Provided, however, the running of such applicable twenty-four month period shall be suspended for any period during which a transferor's (under subsection (O)(2)(a)) or transferee's (under subsection (O)(2)(b)) risk of loss with respect to the fee interest or entity interest to be transferred is in fact substantially diminished by:
(i) the holding by any entity of a contractual right to require any transfer of such interest by an entity which is not a member of the transferor's (under subsection (O)(2)(a)) or transferee's (under subsection (O)(2)(b)) controlled group;
(ii) the holding by any entity which is not a member of the transferor's (under subsection (O)(2)(a)) or transferee's (under subsection (O)(2)(b)) controlled group of a right to acquire the interest; or
(iii) a short sale or any similar transaction with respect to the interest which is undertaken by the transferor (under subsection (O)(2)(a)) or transferee (under subsection (O)(2)(b)) which is not a member of any such transferee's or transferor's controlled group.
(3) All transfers of fee interests or entity interests authorized under subsection (O)(1) must meet the following requirements:
(a) The county must approve such transfer within six months prior to the transfer.
(b) The Department of Revenue and Taxation must receive
notification in writing of the identity of each transferee and other information
required by the Department of Revenue and Taxation within thirty days
after the transfer becomes effective. The Department of Revenue and
Taxation may extend the thirty-day period upon written request. Failure to
meet this notice requirement will not adversely affect the fee, but a penalty
may be assessed by the Department of Revenue and
(c) No election under Internal Revenue Code of 1986, as amended, Sections 338 or 754 may be made with respect to the transfer.

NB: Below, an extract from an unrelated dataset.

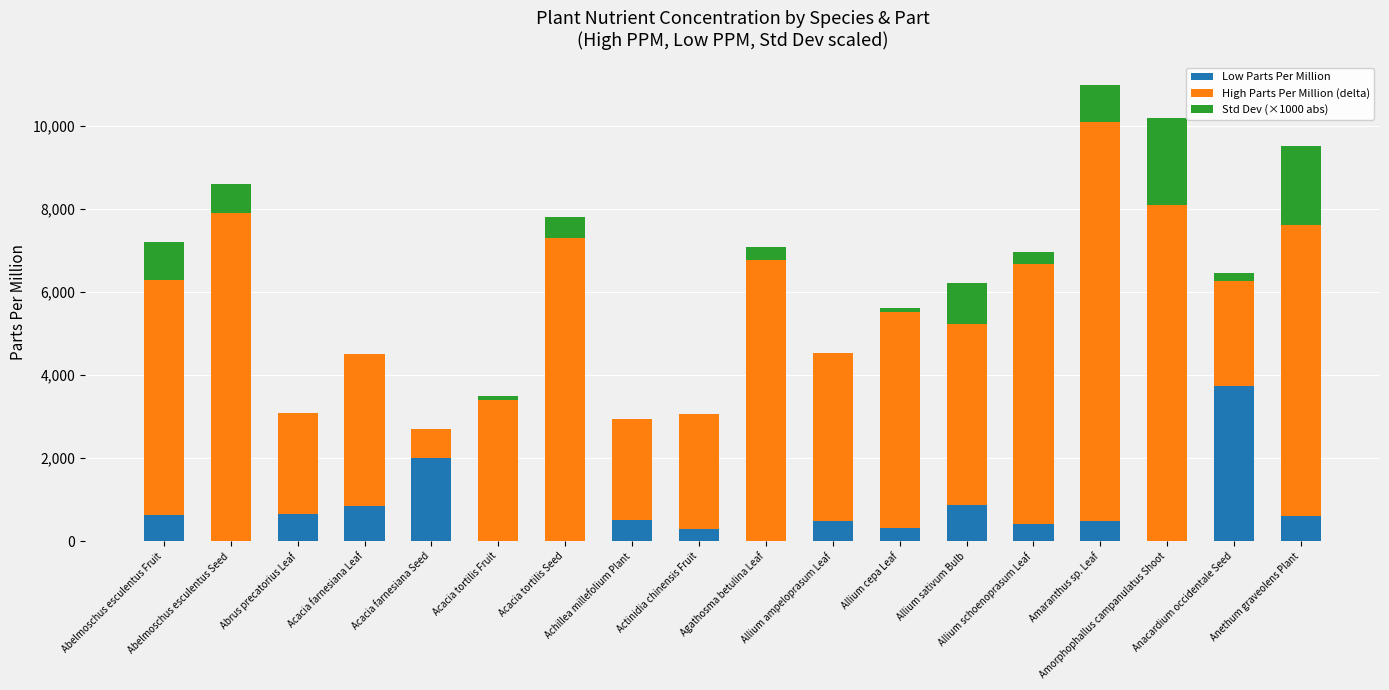

What is the highest value of the Low Parts Per Million series?

3730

(4) All transfers of fee interests authorized under subsection (O)(1) must meet the following additional requirements:
(a) The transferor must pay the county any present value fee differential (as defined under subsection (O)(5)) within ninety days after the transfer. Failure to make this payment will result in interest and penalties computed in the same manner and amounts applicable to property tax.
(b) Each transferee must agree to be bound by the applicable agreements constituting the fee arrangement as to that portion of the project to which the transfer relates.

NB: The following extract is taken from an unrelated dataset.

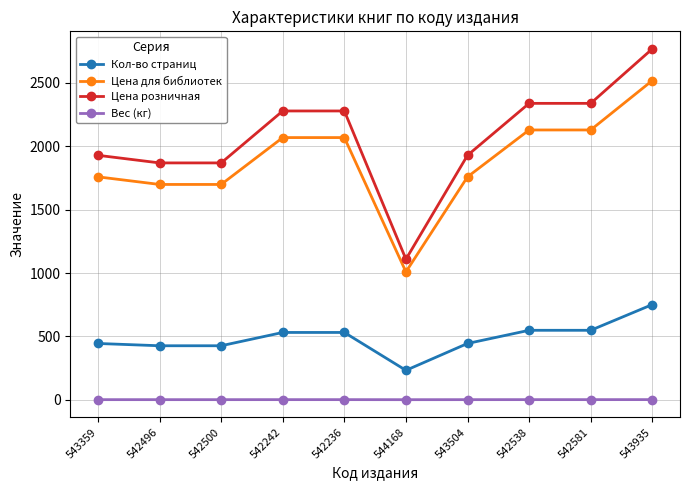

List the series in order of their peak value, lowest first.

Вес (кг), Кол-во страниц, Цена для библиотек, Цена розничная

(c) The income tax basis of property interests which are subject to the fee in the hands of the transferee immediately after such transfer (i) cannot exceed the original income tax basis of such property (without regard to depreciation) in the hands of the transferor and (ii) cannot be less than the income tax basis of such property (taking depreciation into account) in the hands of the transferor immediately before transfer. The fee to be paid under subsection (D) with respect to such transferred property interests for the remaining term of the fee shall be recomputed using the transferee's income tax basis immediately after the transfer; the same millage rate and discount rate used by the transferor; and the fee payment method provided under subsection (D)(2)(a); provided, however, that if the pre-transfer fee payments were made under subsection (D)(2)(c), then post-transfer fee payments must be made under subsection (D)(2)(c), but without any present value method applicable to such payments.

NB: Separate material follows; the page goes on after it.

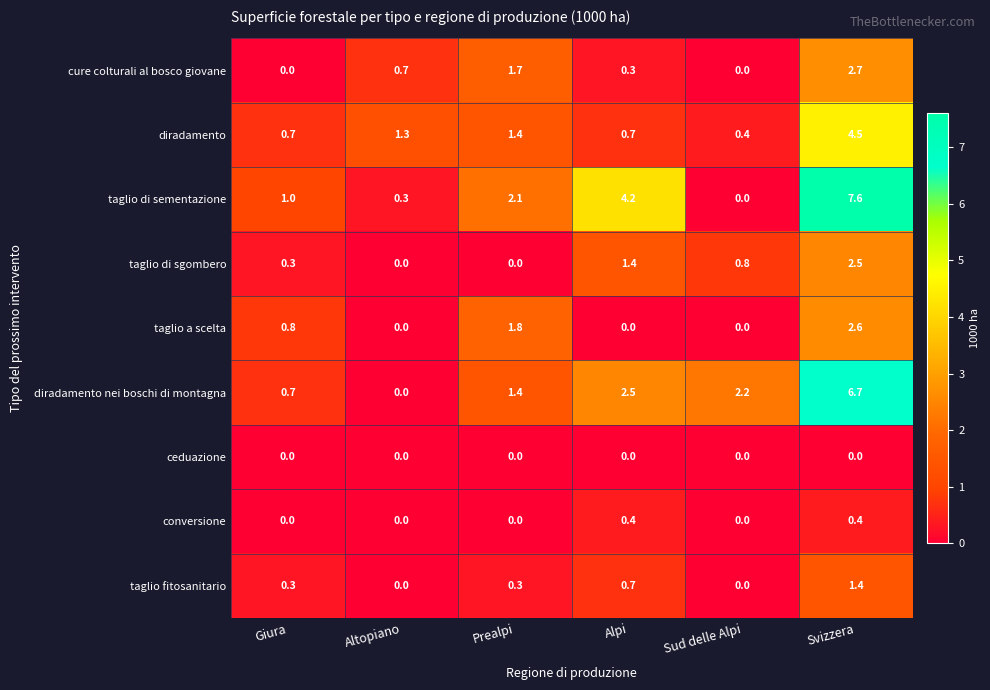

How many values in cure colturali al bosco giovane are above zero?

4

(5) The present value fee differential shall mean the amount by which the
fee that would have been paid under subsection (D)(2)(a) with respect to the
transferred fee interest until the time of the transfer exceeds the amount which
was paid under subsection (D)(2)(b) or (D)(2)(c) until such time with respect to
such fee interest. If the investor used the method provided in subsection
(D)(2)(c), the millage rate provided in subsection (D)(2)(c) must be used to
calculate the amount which would have been paid under subsection (D)(2)(a). If
subsection (D)(2)(b) is not applicable to such fee interest, or if no present
value fee computation was used under subsection (D)(2)(c), no present value fee
differential shall be required to be paid on a transfer thereof.